Wer Fortuna Köln sagt, muss auch Jean Löring sagen, das gilt selbst drei Jahre nach dem Tod des ewigen Präsidenten, dessen Pop-Art-Portrait den Mittelpunkt im Klubheim am Südstadion bildet. Hans "Jean" Löring also wird das neueste Lebenszeichen des kleineren der beiden großen Kölner Fußballklubs mit Wohlwollen betrachten, da ist sich dessen Nachfolger Klaus Ulonska sicher. "Der Schäng war ja sehr fromm. Er schaut uns aus dem Himmel zu und wird uns seinen Segen geben", meint der 65-Jährige, der einst als Sprinter des ASV Köln Berühmtheit erlangte und 1962 in der 4 x 100-m-Staffel Europameister wurde.

Fortuna Köln: Galionsfigur des neuen Projekts: Sönke Wortmann

Galionsfigur des neuen Projekts: Sönke Wortmann

(Foto: Foto: ddp)

Gewiss hätte sich Löring darüber gefreut, dass die stets im Schatten des FC kümmernde Fortuna am Donnerstag bei der Vorstellung des neuen Beteiligungsmodells ein Reportergedrängel verursachte wie in Glanzzeiten. Matthias Mink, der Trainer der inzwischen in der Verbandsliga Mittelrhein kickenden Fortuna, fühlte sich sogar an jenen Tag im Jahre 1997 erinnert, als der Klub Bernd Schuster als Trainer präsentierte. Damals wähnte sich Fortuna stark genug, um den in die zweite Liga gefallenen FC herauszufordern, doch dann verhedderte sich der Verein in seinen Ambitionen. Löring, der Präsident und Herrscher, gab mehr Geld aus, als er mit seinen privaten Mitteln garantieren konnte, und alle Beteiligten rauschten in die Pleite: Der Klub und sein Patron fielen tief, und während Fortuna nach 26 Jahren Zweitklassigkeit in die fünfte Liga stürzte, verlor Löring sogar die Lust, an den alten Stammtischen sein Kölsch zu trinken.

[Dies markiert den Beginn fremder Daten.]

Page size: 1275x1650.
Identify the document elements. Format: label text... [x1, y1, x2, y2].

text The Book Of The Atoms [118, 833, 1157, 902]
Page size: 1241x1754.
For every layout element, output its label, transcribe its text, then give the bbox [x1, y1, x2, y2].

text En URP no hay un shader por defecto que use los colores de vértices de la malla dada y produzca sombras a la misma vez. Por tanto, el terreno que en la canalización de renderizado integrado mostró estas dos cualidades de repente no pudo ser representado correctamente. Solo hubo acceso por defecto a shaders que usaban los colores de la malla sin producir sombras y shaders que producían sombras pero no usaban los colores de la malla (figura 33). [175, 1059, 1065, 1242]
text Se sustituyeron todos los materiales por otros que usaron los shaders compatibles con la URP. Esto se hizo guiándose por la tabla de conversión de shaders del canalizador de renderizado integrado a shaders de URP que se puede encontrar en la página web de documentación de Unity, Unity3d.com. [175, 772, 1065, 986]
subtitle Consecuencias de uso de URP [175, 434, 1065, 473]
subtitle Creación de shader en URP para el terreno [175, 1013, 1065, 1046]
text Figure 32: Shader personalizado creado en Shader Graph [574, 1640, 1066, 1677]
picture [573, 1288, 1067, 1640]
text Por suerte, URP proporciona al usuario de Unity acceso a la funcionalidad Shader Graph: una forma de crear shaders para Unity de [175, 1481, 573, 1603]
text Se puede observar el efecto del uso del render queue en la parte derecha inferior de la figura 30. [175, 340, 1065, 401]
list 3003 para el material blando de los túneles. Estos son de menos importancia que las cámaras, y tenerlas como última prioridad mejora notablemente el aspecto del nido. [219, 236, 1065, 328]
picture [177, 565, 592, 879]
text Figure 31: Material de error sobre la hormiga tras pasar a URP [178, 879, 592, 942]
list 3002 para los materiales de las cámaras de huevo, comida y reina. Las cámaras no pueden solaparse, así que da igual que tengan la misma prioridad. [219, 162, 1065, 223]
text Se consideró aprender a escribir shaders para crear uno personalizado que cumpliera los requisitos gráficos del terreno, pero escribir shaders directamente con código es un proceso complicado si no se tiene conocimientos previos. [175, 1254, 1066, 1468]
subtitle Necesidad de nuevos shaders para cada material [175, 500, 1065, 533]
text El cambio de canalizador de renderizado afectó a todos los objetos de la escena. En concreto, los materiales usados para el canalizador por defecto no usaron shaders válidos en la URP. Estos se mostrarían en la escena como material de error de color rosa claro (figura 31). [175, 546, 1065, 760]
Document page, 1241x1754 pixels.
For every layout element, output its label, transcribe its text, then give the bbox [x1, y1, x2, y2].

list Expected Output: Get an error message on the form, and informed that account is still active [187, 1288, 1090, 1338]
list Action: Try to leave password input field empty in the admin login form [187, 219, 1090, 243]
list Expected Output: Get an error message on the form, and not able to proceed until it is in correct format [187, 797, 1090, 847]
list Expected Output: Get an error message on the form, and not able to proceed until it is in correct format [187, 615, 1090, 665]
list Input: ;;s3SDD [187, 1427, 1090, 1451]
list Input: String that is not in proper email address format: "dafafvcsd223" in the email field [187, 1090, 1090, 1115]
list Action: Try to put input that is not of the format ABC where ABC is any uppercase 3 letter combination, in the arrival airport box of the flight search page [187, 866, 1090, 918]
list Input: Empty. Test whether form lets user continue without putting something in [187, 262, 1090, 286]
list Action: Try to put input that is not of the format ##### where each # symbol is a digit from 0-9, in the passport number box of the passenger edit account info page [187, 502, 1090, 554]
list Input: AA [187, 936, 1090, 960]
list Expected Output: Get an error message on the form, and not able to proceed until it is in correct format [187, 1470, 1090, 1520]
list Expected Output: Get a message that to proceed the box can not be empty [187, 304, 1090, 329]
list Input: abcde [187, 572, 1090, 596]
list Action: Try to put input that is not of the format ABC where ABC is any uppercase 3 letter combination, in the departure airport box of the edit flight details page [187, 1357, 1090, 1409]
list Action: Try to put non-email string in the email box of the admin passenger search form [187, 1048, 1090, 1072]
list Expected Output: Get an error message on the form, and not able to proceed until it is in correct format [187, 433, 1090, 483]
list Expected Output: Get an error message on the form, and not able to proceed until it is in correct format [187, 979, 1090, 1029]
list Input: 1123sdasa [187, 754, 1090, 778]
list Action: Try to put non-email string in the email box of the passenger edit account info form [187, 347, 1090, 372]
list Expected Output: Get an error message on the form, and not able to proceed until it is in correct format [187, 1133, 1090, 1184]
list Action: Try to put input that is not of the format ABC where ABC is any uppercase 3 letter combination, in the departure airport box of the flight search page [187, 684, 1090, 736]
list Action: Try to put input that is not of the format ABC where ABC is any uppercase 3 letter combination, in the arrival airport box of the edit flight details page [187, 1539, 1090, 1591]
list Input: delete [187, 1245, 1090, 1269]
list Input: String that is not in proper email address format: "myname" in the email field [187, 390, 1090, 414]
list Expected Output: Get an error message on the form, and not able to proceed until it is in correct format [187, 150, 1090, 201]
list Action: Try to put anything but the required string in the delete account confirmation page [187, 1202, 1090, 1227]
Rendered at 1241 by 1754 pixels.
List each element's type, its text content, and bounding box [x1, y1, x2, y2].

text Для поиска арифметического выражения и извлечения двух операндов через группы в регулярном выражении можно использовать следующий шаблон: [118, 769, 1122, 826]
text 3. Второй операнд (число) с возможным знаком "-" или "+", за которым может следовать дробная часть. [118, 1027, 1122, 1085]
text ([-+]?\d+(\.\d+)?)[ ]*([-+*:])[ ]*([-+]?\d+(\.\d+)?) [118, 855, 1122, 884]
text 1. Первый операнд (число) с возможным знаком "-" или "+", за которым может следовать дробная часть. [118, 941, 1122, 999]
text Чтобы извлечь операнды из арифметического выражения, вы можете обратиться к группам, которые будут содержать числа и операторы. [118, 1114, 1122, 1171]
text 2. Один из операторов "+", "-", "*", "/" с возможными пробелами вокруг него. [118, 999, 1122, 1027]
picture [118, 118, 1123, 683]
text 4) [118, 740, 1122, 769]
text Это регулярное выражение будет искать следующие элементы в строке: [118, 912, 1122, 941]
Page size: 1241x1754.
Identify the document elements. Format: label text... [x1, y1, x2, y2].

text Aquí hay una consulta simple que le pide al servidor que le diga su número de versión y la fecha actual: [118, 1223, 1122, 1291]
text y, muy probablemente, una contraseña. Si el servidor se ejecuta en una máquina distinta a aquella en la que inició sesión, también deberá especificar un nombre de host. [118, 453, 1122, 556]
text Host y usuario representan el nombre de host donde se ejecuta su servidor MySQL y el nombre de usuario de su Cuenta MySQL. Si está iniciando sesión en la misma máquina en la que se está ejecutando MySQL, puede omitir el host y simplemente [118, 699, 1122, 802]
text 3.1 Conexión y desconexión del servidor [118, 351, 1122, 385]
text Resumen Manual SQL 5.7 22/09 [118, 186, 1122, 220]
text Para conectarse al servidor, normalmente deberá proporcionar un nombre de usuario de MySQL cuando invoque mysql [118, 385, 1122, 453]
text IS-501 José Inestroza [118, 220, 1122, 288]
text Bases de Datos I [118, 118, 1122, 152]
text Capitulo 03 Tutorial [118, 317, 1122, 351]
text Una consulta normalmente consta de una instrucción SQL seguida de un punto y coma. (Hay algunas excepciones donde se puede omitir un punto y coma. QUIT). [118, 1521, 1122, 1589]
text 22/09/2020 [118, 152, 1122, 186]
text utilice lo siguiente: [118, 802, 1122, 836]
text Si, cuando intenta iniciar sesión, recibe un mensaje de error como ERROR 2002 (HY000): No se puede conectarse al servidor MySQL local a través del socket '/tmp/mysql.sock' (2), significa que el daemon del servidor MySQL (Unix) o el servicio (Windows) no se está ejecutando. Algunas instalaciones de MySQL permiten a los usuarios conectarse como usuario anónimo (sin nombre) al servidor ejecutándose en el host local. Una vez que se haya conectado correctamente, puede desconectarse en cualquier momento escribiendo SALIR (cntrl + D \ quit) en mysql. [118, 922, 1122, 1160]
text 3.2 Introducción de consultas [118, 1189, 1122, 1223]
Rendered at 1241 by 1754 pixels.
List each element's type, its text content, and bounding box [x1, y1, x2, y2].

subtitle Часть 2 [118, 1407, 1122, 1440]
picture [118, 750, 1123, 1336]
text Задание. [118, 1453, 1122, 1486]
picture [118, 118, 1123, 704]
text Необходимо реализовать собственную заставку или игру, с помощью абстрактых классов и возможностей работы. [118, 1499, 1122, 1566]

Er wollte nichts von Mitgefühl hören.

Drei Insolvenzen überlebt

Jetzt ist wenigstens Fortuna wieder einigermaßen genesen. "Wir sind zwar arm, aber wir haben alles", erläuterte Ulonska gestern und verwies dabei auf ein hervorragendes Buffet. Drei Insolvenzen hat der Klub überlebt, er ist schuldenfrei und wieder ehrgeizig. Auf Dauer will man sogar zurück in den bezahlten Fußball, und helfen soll dabei ein Verfahren, das in England den Fünftligisten Ebbsfleet FC bekannt gemacht hat: Dort können sich die Fans mit ihrem Jahresbeitrag einkaufen und via Internet an allen relevanten Entscheidungen teilhaben. Sie bestimmen mit über Management und Aufstellung. Mehr als 28 000 Menschen in aller Welt haben sich dieser virtuellen Bewegung angeschlossen und 1,3 Millionen Euro zusammengebracht. Ein ähnliches, nicht ganz so basisdemokratischen Finanzierungsmodell will nun auch Fortuna Köln realisieren.

Als Galionsfigur und erster Unterzeichner auf der gestern geöffneten Seite deinfußballklub.de hilft der "Sommermärchen"-Regisseur Sönke Wortmann, der Fortuna "wegen der hervorragenden Jugendarbeit" unterstützt. Bevor der Verein mit den Anteilseignern die gemeinsame Betriebsgesellschaft gründet, sind zwar mindestens 30 000 Anmeldungen vonnöten, doch Wortmann ist zuversichtlich, dass das klappt. "Ich freue mich schon auf das Derby gegen den FC in der zweiten Liga", sagt er - Löring wird es gern gehört haben.